PPP Loan Fraud Detection

Topline

In our CS152 project, I want to explore PPP Loan Fraud, and gauage the proficiency of a neural network in predicting PPP Loan Fraud. As a note, this project will build upon work that Max’s team did in a computational statistics class.

Background

The U.S. Federal Government dispersed nearly $700 billion in paycheck-protection program stimulus in 2020, to counteract the economic downturn caused by the COVID crisis.

It is estimated that roughly 10% of the loans were potentially issued to fradulent recipients, accounting for roughly $64b. Roughly $30b of potentially fradulent PPP loans remains outstanding.

There is no singular public source of truth on PPP loan fraud, nor is there a single dataset that matches PPP loans to their identifying characteristics. Through a FOIA request, the SBA released a dataset of all PPP loans issues and corresponding attributes, but no indication of whether a loan was tied to fraud. In parallel, a law firm by the name of Arnold & Porter kept a tracker of fraud cases brought forth by the DOJ. Through a elaborate multistep process demanded by the disparate nature of the two datasets, Wonny, Earn and I “bridged” the two datasets last semester such that we could annotated the SBA dataset by whether or not a loan was confirmed to be fraudulent.

The Project

Last semester, Max’s team used a random forest model to evaluate whether loan attributes could be used to predict whether or not a loan was fraudulent. Our random forest model showed that there was some level of structure in attributes differentiating the confirmed fradulent loans from the non-confirmed fradulent loans.
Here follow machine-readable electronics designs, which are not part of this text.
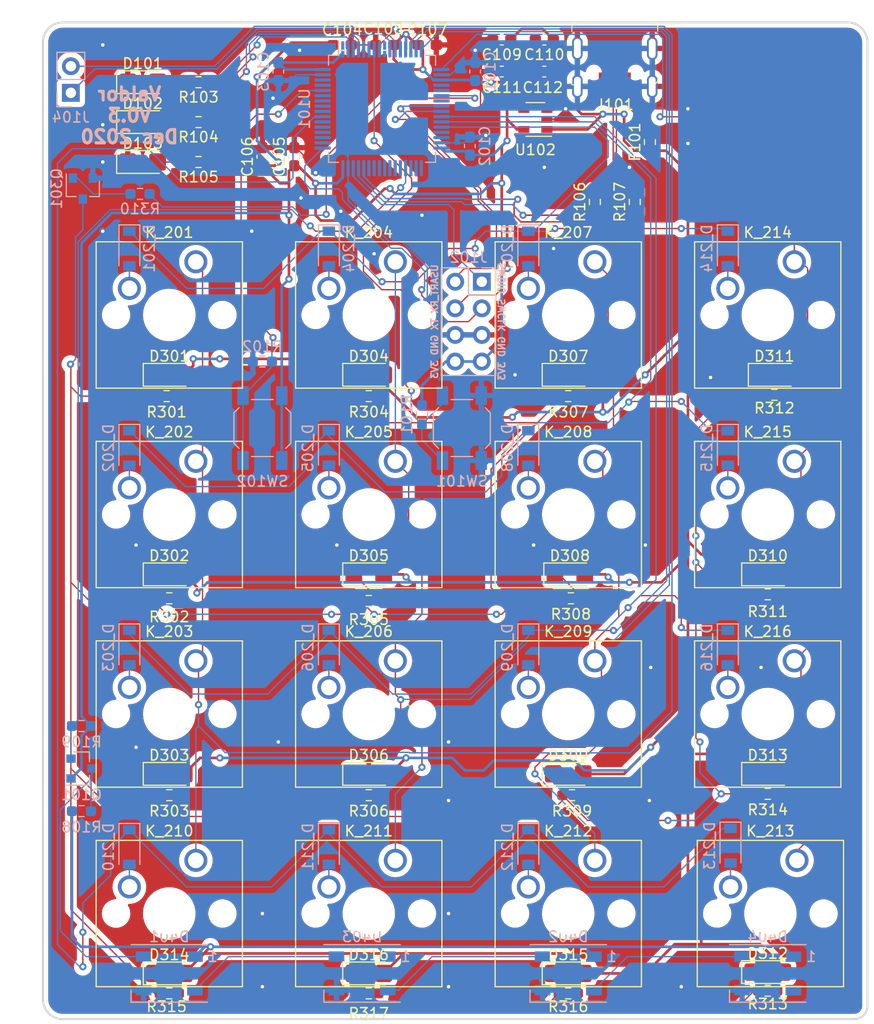
<source format=kicad_pcb>
(kicad_pcb (version 20211014) (generator pcbnew)

  (general
    (thickness 1.6)
  )

  (paper "A4")
  (layers
    (0 "F.Cu" signal)
    (31 "B.Cu" signal)
    (32 "B.Adhes" user "B.Adhesive")
    (33 "F.Adhes" user "F.Adhesive")
    (34 "B.Paste" user)
    (35 "F.Paste" user)
    (36 "B.SilkS" user "B.Silkscreen")
    (37 "F.SilkS" user "F.Silkscreen")
    (38 "B.Mask" user)
    (39 "F.Mask" user)
    (40 "Dwgs.User" user "User.Drawings")
    (41 "Cmts.User" user "User.Comments")
    (42 "Eco1.User" user "User.Eco1")
    (43 "Eco2.User" user "User.Eco2")
    (44 "Edge.Cuts" user)
    (45 "Margin" user)
    (46 "B.CrtYd" user "B.Courtyard")
    (47 "F.CrtYd" user "F.Courtyard")
    (48 "B.Fab" user)
    (49 "F.Fab" user)
  )

  (setup
    (stackup
      (layer "F.SilkS" (type "Top Silk Screen"))
      (layer "F.Paste" (type "Top Solder Paste"))
      (layer "F.Mask" (type "Top Solder Mask") (color "Green") (thickness 0.01))
      (layer "F.Cu" (type "copper") (thickness 0.035))
      (layer "dielectric 1" (type "core") (thickness 1.51) (material "FR4") (epsilon_r 4.5) (loss_tangent 0.02))
      (layer "B.Cu" (type "copper") (thickness 0.035))
      (layer "B.Mask" (type "Bottom Solder Mask") (color "Green") (thickness 0.01))
      (layer "B.Paste" (type "Bottom Solder Paste"))
      (layer "B.SilkS" (type "Bottom Silk Screen"))
      (copper_finish "None")
      (dielectric_constraints no)
    )
    (pad_to_mask_clearance 0)
    (grid_origin 71.75 40)
    (pcbplotparams
      (layerselection 0x00010f0_ffffffff)
      (disableapertmacros false)
      (usegerberextensions true)
      (usegerberattributes true)
      (usegerberadvancedattributes false)
      (creategerberjobfile false)
      (svguseinch false)
      (svgprecision 6)
      (excludeedgelayer true)
      (plotframeref false)
      (viasonmask false)
      (mode 1)
      (useauxorigin true)
      (hpglpennumber 1)
      (hpglpenspeed 20)
      (hpglpendiameter 15.000000)
      (dxfpolygonmode true)
      (dxfimperialunits true)
      (dxfusepcbnewfont true)
      (psnegative false)
      (psa4output false)
      (plotreference true)
      (plotvalue true)
      (plotinvisibletext false)
      (sketchpadsonfab false)
      (subtractmaskfromsilk false)
      (outputformat 1)
      (mirror false)
      (drillshape 0)
      (scaleselection 1)
      (outputdirectory "gerbers2/")
    )
  )

  (net 0 "")
  (net 1 "/row0")
  (net 2 "/row1")
  (net 3 "/col1")
  (net 4 "/col0")
  (net 5 "GND")
  (net 6 "+3V3")
  (net 7 "+5V")
  (net 8 "Net-(D101-Pad2)")
  (net 9 "/D-")
  (net 10 "/D+")
  (net 11 "/Du-")
  (net 12 "/Du+")
  (net 13 "Net-(D102-Pad2)")
  (net 14 "Net-(D103-Pad2)")
  (net 15 "Net-(D301-Pad1)")
  (net 16 "Net-(D302-Pad1)")
  (net 17 "Net-(D303-Pad1)")
  (net 18 "Net-(D304-Pad1)")
  (net 19 "Net-(D305-Pad1)")
  (net 20 "Net-(D306-Pad1)")
  (net 21 "Net-(D307-Pad1)")
  (net 22 "Net-(D308-Pad1)")
  (net 23 "Net-(D309-Pad1)")
  (net 24 "Net-(D401-Pad2)")
  (net 25 "Net-(D402-Pad2)")
  (net 26 "/LED")
  (net 27 "Net-(D402-Pad4)")
  (net 28 "Net-(D_201-Pad2)")
  (net 29 "Net-(D_202-Pad2)")
  (net 30 "Net-(D_203-Pad2)")
  (net 31 "Net-(D_204-Pad2)")
  (net 32 "Net-(D_205-Pad2)")
  (net 33 "Net-(D_206-Pad2)")
  (net 34 "Net-(D_207-Pad2)")
  (net 35 "Net-(D_208-Pad2)")
  (net 36 "Net-(D_209-Pad2)")
  (net 37 "/SWCLK")
  (net 38 "/SWDIO")
  (net 39 "/USART_TX")
  (net 40 "/USART_RX")
  (net 41 "/SPI2_MOSI")
  (net 42 "/SPI2_MISO")
  (net 43 "Net-(Q301-Pad3)")
  (net 44 "Net-(Q301-Pad1)")
  (net 45 "/RGB_5V")
  (net 46 "/RGB_3V3")
  (net 47 "Net-(R103-Pad1)")
  (net 48 "Net-(R104-Pad1)")
  (net 49 "Net-(R105-Pad1)")
  (net 50 "Net-(D310-Pad1)")
  (net 51 "/col2")
  (net 52 "/NRST")
  (net 53 "/BOOT0")
  (net 54 "/row2")
  (net 55 "Net-(D311-Pad1)")
  (net 56 "Net-(D312-Pad1)")
  (net 57 "Net-(D313-Pad1)")
  (net 58 "Net-(D314-Pad1)")
  (net 59 "Net-(D315-Pad1)")
  (net 60 "Net-(D316-Pad1)")
  (net 61 "Net-(D_210-Pad2)")
  (net 62 "/row3")
  (net 63 "Net-(D_211-Pad2)")
  (net 64 "Net-(D_212-Pad2)")
  (net 65 "Net-(D_213-Pad2)")
  (net 66 "Net-(D_214-Pad2)")
  (net 67 "Net-(D_215-Pad2)")
  (net 68 "Net-(D_216-Pad2)")
  (net 69 "Net-(F101-Pad2)")
  (net 70 "/col3")

  (footprint "personal-footprints:USB_Micro_B_Female_BI0001715" (layer "F.Cu") (at 95.245 103.5 180))

  (footprint "Resistor_SMD:R_0603_1608Metric_Pad0.98x0.95mm_HandSolder" (layer "F.Cu") (at 52.446 133.472))

  (footprint "LED_SMD:LED_1206_3216Metric_Castellated" (layer "F.Cu") (at 52.7 131.44))

  (footprint "Resistor_SMD:R_0603_1608Metric_Pad0.98x0.95mm_HandSolder" (layer "F.Cu") (at 52.7 152.776))

  (footprint "Button_Switch_Keyboard:SW_Cherry_MX_1.00u_PCB" (layer "F.Cu") (at 55.24 120.645))

  (footprint "Button_Switch_Keyboard:SW_Cherry_MX_1.00u_PCB" (layer "F.Cu") (at 74.29 120.645))

  (footprint "Button_Switch_Keyboard:SW_Cherry_MX_1.00u_PCB" (layer "F.Cu") (at 93.34 120.645))

  (footprint "Button_Switch_Keyboard:SW_Cherry_MX_1.00u_PCB" (layer "F.Cu") (at 55.24 139.695))

  (footprint "Button_Switch_Keyboard:SW_Cherry_MX_1.00u_PCB" (layer "F.Cu") (at 74.29 139.695))

  (footprint "Button_Switch_Keyboard:SW_Cherry_MX_1.00u_PCB" (layer "F.Cu") (at 93.34 139.695))

  (footprint "Button_Switch_Keyboard:SW_Cherry_MX_1.00u_PCB" (layer "F.Cu") (at 55.24 158.745))

  (footprint "Button_Switch_Keyboard:SW_Cherry_MX_1.00u_PCB" (layer "F.Cu") (at 74.29 158.745))

  (footprint "Button_Switch_Keyboard:SW_Cherry_MX_1.00u_PCB" (layer "F.Cu") (at 93.34 158.745))

  (footprint "Capacitor_SMD:C_0603_1608Metric_Pad1.08x0.95mm_HandSolder" (layer "F.Cu") (at 69.21 99.944))

  (footprint "LED_SMD:LED_1206_3216Metric_Castellated" (layer "F.Cu") (at 52.7 188.59))

  (footprint "Button_Switch_Keyboard:SW_Cherry_MX_1.00u_PCB" (layer "F.Cu") (at 112.39 139.695))

  (footprint "Resistor_SMD:R_0603_1608Metric_Pad0.98x0.95mm_HandSolder" (layer "F.Cu") (at 55.494 107.31 180))

  (footprint "Resistor_SMD:R_0603_1608Metric_Pad0.98x0.95mm_HandSolder" (layer "F.Cu") (at 90.8 133.472))

  (footprint "LED_SMD:LED_1206_3216Metric_Castellated" (layer "F.Cu") (at 71.75 131.44))

  (footprint "Button_Switch_Keyboard:SW_Cherry_MX_1.00u_PCB" (layer "F.Cu") (at 112.644 177.795))

  (footprint "LED_SMD:LED_1206_3216Metric_Castellated" (layer "F.Cu") (at 50.16 111.12))

  (footprint "LED_SMD:LED_1206_3216Metric_Castellated" (layer "F.Cu") (at 71.75 169.54))

  (footprint "Capacitor_SMD:C_0603_1608Metric_Pad1.08x0.95mm_HandSolder" (layer "F.Cu") (at 88.514 99.436 180))

  (footprint "Package_TO_SOT_SMD:SOT-23-5" (layer "F.Cu") (at 87.659202 107.056 180))

  (footprint "Resistor_SMD:R_0603_1608Metric_Pad0.98x0.95mm_HandSolder" (layer "F.Cu") (at 91.1575 171.572))

  (footprint "Button_Switch_Keyboard:SW_Cherry_MX_1.00u_PCB" (layer "F.Cu") (at 112.39 158.745))

  (footprint "Resistor_SMD:R_0603_1608Metric_Pad0.98x0.95mm_HandSolder" (layer "F.Cu") (at 55.494 103.5 180))

  (footprint "LED_SMD:LED_1206_3216Metric_Castellated" (layer "F.Cu") (at 109.85 169.54))

  (footprint "Resistor_SMD:R_0603_1608Metric_Pad0.98x0.95mm_HandSolder" (layer "F.Cu") (at 52.7 171.572))

  (footprint "Resistor_SMD:R_0603_1608Metric_Pad0.98x0.95mm_HandSolder" (layer "F.Cu") (at 109.85 190.241))

  (footprint "LED_SMD:LED_1206_3216Metric_Castellated" (layer "F.Cu") (at 50.16 103.5))

  (footprint "LED_SMD:LED_1206_3216Metric_Castellated" (layer "F.Cu") (at 52.7 150.49))

  (footprint "Button_Switch_Keyboard:SW_Cherry_MX_1.00u_PCB" (layer "F.Cu") (at 74.29 177.795))

  (footprint "Resistor_SMD:R_0603_1608Metric_Pad0.98x0.95mm_HandSolder" (layer "F.Cu") (at 97.15 114.93 90))

  (footprint "Resistor_SMD:R_0603_1608Metric_Pad0.98x0.95mm_HandSolder" (layer "F.Cu") (at 71.75 171.572))

  (footprint "LED_SMD:LED_1206_3216Metric_Castellated" (layer "F.Cu") (at 50.16 107.31))

  (footprint "Capacitor_SMD:C_0603_1608Metric_Pad1.08x0.95mm_HandSolder" (layer "F.Cu") (at 64.638 110.612 90))

  (footprint "LED_SMD:LED_1206_3216Metric_Castellated" (layer "F.Cu") (at 71.75 150.49))

  (footprint "Capacitor_SMD:C_0603_1608Metric_Pad1.08x0.95mm_HandSolder" (layer "F.Cu") (at 84.45 99.436 180))

  (footprint "LED_SMD:LED_1206_3216Metric_Castellated" (layer "F.Cu") (at 90.8 188.59))

  (footprint "Capacitor_SMD:C_0603_1608Metric_Pad1.08x0.95mm_HandSolder" (layer "F.Cu") (at 73.274 99.944 180))

  (footprint "Resistor_SMD:R_0603_1608Metric_Pad0.98x0.95mm_HandSolder" (layer "F.Cu") (at 52.7 190.495))

  (footprint "Resistor_SMD:R_0603_1608Metric_Pad0.98x0.95mm_HandSolder" (layer "F.Cu") (at 71.75 153.03))

  (footprint "Button_Switch_Keyboard:SW_Cherry_MX_1.00u_PCB" (layer "F.Cu") (at 93.34 177.795))

  (footprint "Resistor_SMD:R_0603_1608Metric_Pad0.98x0.95mm_HandSolder" (layer "F.Cu") (at 109.85 171.445))

  (footprint "LED_SMD:LED_1206_3216Metric_Castellated" (layer "F.Cu") (at 71.75 188.59))

  (footprint "Resistor_SMD:R_0603_1608Metric" (layer "F.Cu") (at 98.597102 109.215 90))

  (footprint "LED_SMD:LED_1206_3216Metric_Castellated" (layer "F.Cu") (at 52.7 169.54))

  (footprint "LED_SMD:LED_1206_3216Metric_Castellated" (layer "F.Cu") (at 110.485 131.44))

  (footprint "Resistor_SMD:R_0603_1608Metric_Pad0.98x0.95mm_HandSolder" (layer "F.Cu") (at 93.34 114.93 90))

  (footprint "LED_SMD:LED_1206_3216Metric_Castellated" (layer "F.Cu") (at 90.955 150.49))

  (footprint "Resistor_SMD:R_0603_1608Metric_Pad0.98x0.95mm_HandSolder" (layer "F.Cu") (at 90.8 190.495))

  (footprint "Capacitor_SMD:C_0603_1608Metric_Pad1.08x0.95mm_HandSolder" (layer "F.Cu") (at 88.514 102.484))

  (footprint "Resistor_SMD:R_0603_1608Metric_Pad0.98x0.95mm_HandSolder" (layer "F.Cu") (at 71.75 190.495))

  (footprint "Resistor_SMD:R_0603_1608Metric_Pad0.98x0.95mm_HandSolder" (layer "F.Cu") (at 71.75 133.472))

  (footprint "Resistor_SMD:R_0603_1608Metric_Pad0.98x0.95mm_HandSolder" (layer "F.Cu") (at 109.85 152.395))

  (footprint "Button_Switch_Keyboard:SW_Cherry_MX_1.00u_PCB" (layer "F.Cu") (at 112.39 120.645))

  (footprint "Resistor_SMD:R_0603_1608Metric_Pad0.98x0.95mm_HandSolder" locked (layer "F.Cu")
    (tedit 5F68FEEE) (tstamp d4691977-f720-4424-b69c-f6d885094ad5)
    (at 91.054 152.776)
    (descr "Resistor SMD 0603 (1608 Metric), square (rectangular) end terminal, IPC_7351 nominal with elongated pad for handsoldering. (Body size source: IPC-SM-782 page 72, https://www.pcb-3d.com/wordpress/wp-content/uploads/ipc-sm-782a_amendment_1_and_2.pdf), generated with kicad-footprint-generator")
    (
... [1468826 chars truncated]
</source>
Nonetheless, our best cross-validated model hit less than a 40% true-positive rate.

Our hope for this semester would be to apply neural networks to analyze this same dataset, to see if neural networks can perform better in discriminating loans that are confirmed to be fradulent from those that are not. This project is exciting because to the best of our knowledge, there is not an equivalent public dataset out there with as large of a number of confirmed fradulent loans. The project is also exciting because of the sheer magnitude of PPP loan fraud, and the possibility that this analysis could one day help recoup money issued to fradulent parties or inform decision making when loans need to be dispersed in short timeframe.

The MVP for this project would be to implement a working neural network to classify this data, and a very successful project would be able to classify this data at a higher accuracy than the random forest model.

Goals

Develop a model, based upon a neural network, that is able to discrimiate confirmed fraudulent loans from non-confirm fradulent loans.
Identify and assess different pathways that can be taken to address the extreme class imbalance in the dataset.
Analyze the model to assess what attributes seem to most heavily impact the fradulence assessment.
Potentially use patterns in attributes of fradulent loans to flag loans that have not yet been investigated by the DOJ as potentially fradulent.